Work instructions: Print exactly, and only, the lines running from the line containing "You can find" through the end of the records below.

── Data section

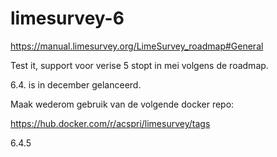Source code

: # limesurvey-6

https://manual.limesurvey.org/LimeSurvey_roadmap#General

Test it, support voor verise 5 stopt in mei volgens de roadmap.

6.4. is in december gelanceerd.

Maak wederom gebruik van de volgende docker repo:

https://hub.docker.com/r/acspri/limesurvey/tags

6.4.5
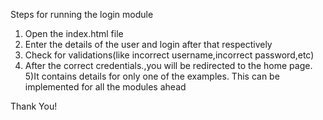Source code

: Steps for running the login module

1) Open the index.html file
2) Enter the details of the user and login after that respectively
3) Check for validations(like incorrect username,incorrect password,etc)
4) After the correct credentials.,you will be redirected to the home page.
5)It contains details for only one of the examples. This can be implemented for all the modules ahead


Thank You!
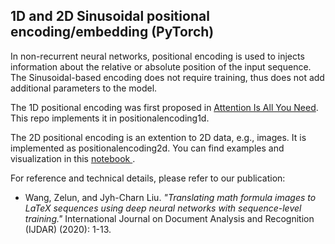 1D and 2D Sinusoidal positional encoding/embedding (PyTorch)
----
In non-recurrent neural networks, positional encoding is used to injects information about the relative or absolute position of the input sequence.
The Sinusoidal-based encoding does not require training, thus does not add additional parameters to the model.

The 1D positional encoding was first proposed in [Attention Is All You Need](https://arxiv.org/pdf/1706.03762.pdf). This repo implements it in positionalencoding1d.

The 2D positional encoding is an extention to 2D data, e.g., images. It is implemented as positionalencoding2d.
You can find examples and visualization in this [notebook ](https://github.com/wzlxjtu/PositionalEncoding2D/blob/master/visualization.ipynb).

For reference and technical details, please refer to our publication:

- Wang, Zelun, and Jyh-Charn Liu. *"Translating math formula images to LaTeX sequences using deep neural networks with sequence-level training."* International Journal on Document Analysis and Recognition (IJDAR) (2020): 1-13.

────

Answer box:
You can find examples and visualization in this [notebook ](https://github.com/wzlxjtu/PositionalEncoding2D/blob/master/visualization.ipynb).

For reference and technical details, please refer to our publication:

- Wang, Zelun, and Jyh-Charn Liu. *"Translating math formula images to LaTeX sequences using deep neural networks with sequence-level training."* International Journal on Document Analysis and Recognition (IJDAR) (2020): 1-13.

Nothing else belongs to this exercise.